Berenice Abbott’s Selected Writings starts off Ivorypress Ars Litterae series, a collection of paperback books whose aim is to publish rare and out-of-print texts by lesser-known modern and contemporary artists in a format that is within the reach of a wider audience.
This publication comprises four of Abbott’s key writings on the medium: Photography and Science (1939), A Guide to Better Photography (1941), The View Camera Made Simple (1948), and The World of Atget (1964), functioning as a guide to immersing oneself in the world of photography. These texts, slightly edited to avoid potential overlaps and some highly technical chapters that may not be so interesting to contemporary readers, provide extraordinary theoretical content, precise instructions for taking a good picture and how to acquire the visual tools to do it, and invite reflection upon the difference and responsibility of owning a camera in those days versus today.

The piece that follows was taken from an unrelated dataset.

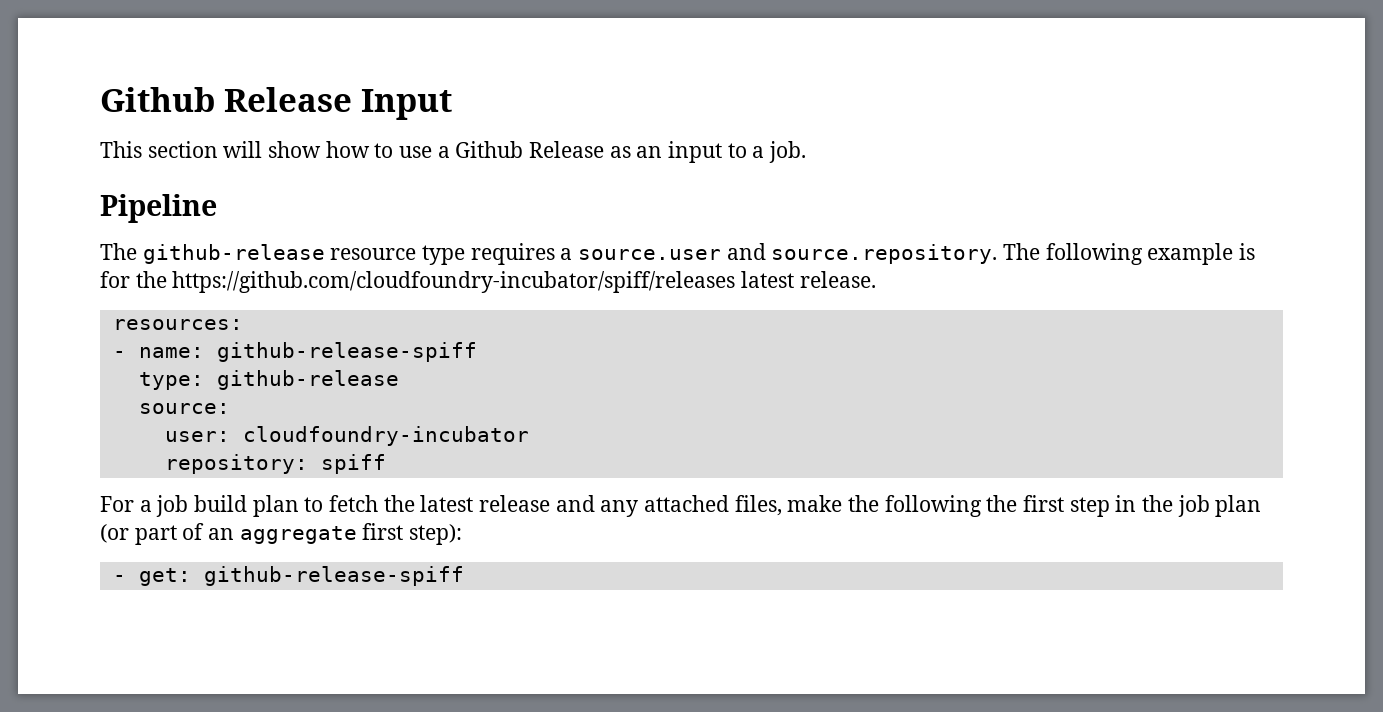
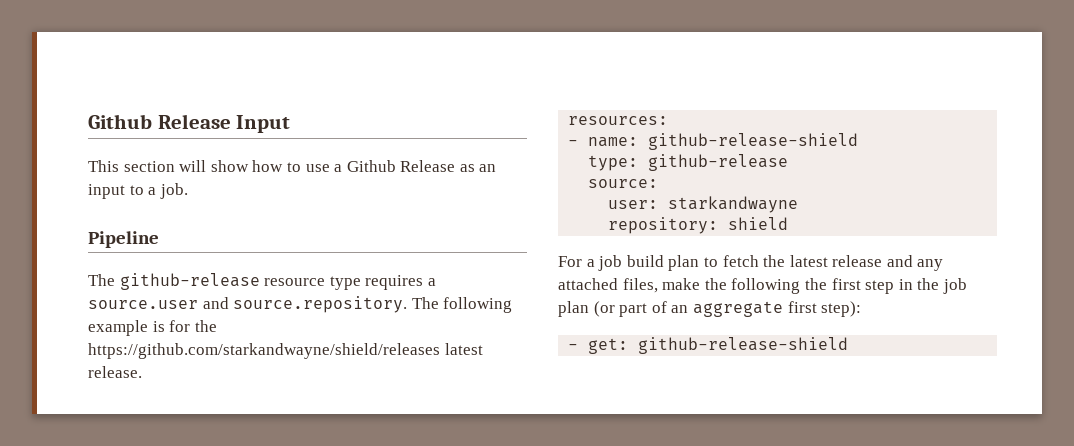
[172,271,736,293] https://github.com/cloudfoundry-incubator/spiff/releases -> [88,343,440,359] https://github.com/starkandwayne/shield/releases
[216,342,477,362] github-release-spiff -> [648,133,859,150] github-release-shield
[242,426,529,446] cloudfoundry-incubator -> [668,196,799,213] starkandwayne
[320,454,386,474] spiff -> [728,217,789,230] shield
[203,566,464,586] github-release-spiff -> [638,337,849,354] github-release-shield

As Estrella de Diego, director of the series, explains in the introduction, ‘Now that photography has become a practice that is mostly fun and accessible to everyone, an activity that doesn’t require technique or even much skill, it is fascinating to look back upon the writings of Berenice Abbott, one of the photographers who was most committed to modernity. In fact, throughout all her life, Abbott was determined to earn her living making photos, which was very uncommon for a woman in the 1920s and 30s.’